Characterization of urea formaldehyde samples by SEM and investigation of adsorption properties showed that with the increase of AI, the surface of the urea formaldehyde became more diffuse, the content of low-molecular weight substances was increased, the degree of polymerization was decreased, and the number of micropores and mesopores was significantly increased [56]. As a result, the specific surface area increased such that the pore structure can provide convenient channels for ion transport and promote good contact with soil microorganisms. This would allow fast decomposition and release of nitrogen sources, thereby shortening the release cycle [57].
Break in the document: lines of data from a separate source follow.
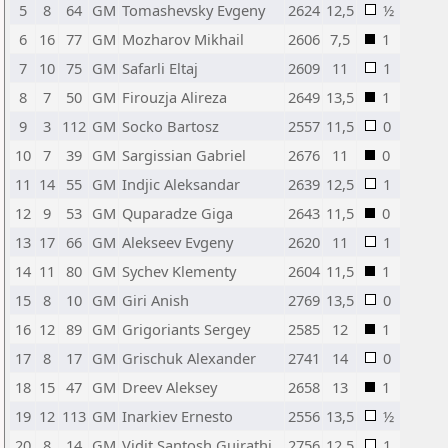
5
8
64
GM
Tomashevsky Evgeny
2624
12,5
½
6
16
77
GM
Mozharov Mikhail
2606
7,5
1
7
10
75
GM
Safarli Eltaj
2609
11
1
8
7
50
GM
Firouzja Alireza
2649
13,5
1
9
3
112
GM
Socko Bartosz
2557
11,5
0
10
7
39
GM
Sargissian Gabriel
2676
11
0
11
14
55
GM
Indjic Aleksandar
2639
12,5
1
12
9
53
GM
Quparadze Giga
2643
11,5
0
13
17
66
GM
Alekseev Evgeny
2620
11
1
14
11
80
GM
Sychev Klementy
2604
11,5
1
15
8
10
GM
Giri Anish
2769
13,5
0
16
12
89
GM
Grigoriants Sergey
2585
12
1
17
8
17
GM
Grischuk Alexander
2741
14
0
18
15
47
GM
Dreev Aleksey
2658
13
1
19
12
113
GM
Inarkiev Ernesto
2556
13,5
½
20
8
14
GM
Vidit Santosh Gujrathi
2756
12,5
1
Characterization by FT-IR spectroscopy, NMR spectroscopy, and mass spectrometry showed that pH had little effect on the molecular weight and average molecular chain length of urea formaldehyde, whereas the value of U/F had a greater impact. As U/F increased, the absorption intensity of urea formaldehyde samples increased, the transmittance decreased, the content of functional groups increased, and the number of methylene and carbonyl groups increased significantly. Among these groups, the number of carbonyl groups grew faster, which had the effect of slowing the N-release rate, and the release cycle became longer.
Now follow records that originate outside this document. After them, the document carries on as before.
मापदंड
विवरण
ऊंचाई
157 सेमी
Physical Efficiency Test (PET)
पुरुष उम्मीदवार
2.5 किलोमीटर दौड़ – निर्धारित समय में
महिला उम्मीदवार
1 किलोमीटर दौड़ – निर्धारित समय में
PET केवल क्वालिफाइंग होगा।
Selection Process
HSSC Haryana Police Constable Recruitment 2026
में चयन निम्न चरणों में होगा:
From the TG and DTG curves, the samples prepared at pH 3 showed three stages of mass loss, which was more intricate than the two stages of mass loss shown by samples prepared at pH 4. These results suggested differences in composition based on pH conditions, which should be investigated in further studies.

5. Conclusions

The most critical factor affecting the CWIN, HWIN, SAN, and AI of urea formaldehyde is U/F. Within a set ratio range, as the U/F molar ratio increases, the content of free urea increases, the polymerization reaction between formaldehyde and short-chain polymers decreases, the insoluble substances in urea formaldehyde decrease [58], the content of CWIN and HWIN decreases, and SAN and AI increase. Under the conditions used in this experiment, a U/F ratio of 1.3:1 was considered optimal.

The secondary influencing factors on urea formaldehyde were pH and catalyst loading. The effect of pH on the synthesis of urea formaldehyde was mainly reflected in the curing time. With decreased pH and the use of a catalyst, the curing rate of the methylene reaction stage of urea formaldehyde was significantly increased, and the raw material reacted under strong acid conditions. Once the hydroxymethylation product was generated, it quickly underwent further polymerization. The methylene reaction polymerized quickly under acidic conditions, and the curing time was decreased [45,59]. However, a low pH environment can accelerate the solidification of urea formaldehyde while increasing the content of CWIN and HWIN and decreasing the SAN and AI values. The addition of a catalyst will accelerate the curing of urea formaldehyde while reducing the CWIN and HWIN content and increasing the SAN content and AI value. Therefore, the use of a catalyst at pH 4 was considered optimal for this reaction.

Improvement of the fertilizer utilization rate is a major trend in the current development of fertilizers. Currently, the research and application of slow-release fertilizers are receiving increasing levels of attention. In this context, urea formaldehyde slow-release fertilizers are a research hotspot [60,61,62]. According to previous research, the molecular chain length and solubility of urea formaldehyde are directly affected by conditions such as the U/F molar ratio, pH, temperature, catalyst dosage, and reaction time. In recent years, Guo Yanle et al. [50] have explored the influence of various reaction factors on the synthesis of urea formaldehyde fertilizers through new methods, such as the central composite design in response to surface modeling. Ultimately, they found that U/F = 1.33, a reaction temperature of 45 °C, and a reaction time of 1.64 h were optimal for urea formaldehyde synthesis. On the basis of previous research, this study focused on the effects of the U/F molar ratio, pH, and an ammonium chloride catalyst on the synthesis of urea formaldehyde and the product properties. The results showed that under the experimental conditions, the best effect was achieved when the U/F molar ratio was 1.3:1 and pH(2) = 4 rather than pH(2) = 3. The effect was better when an ammonium chloride catalyst was used (1 g) than when no catalyst was used.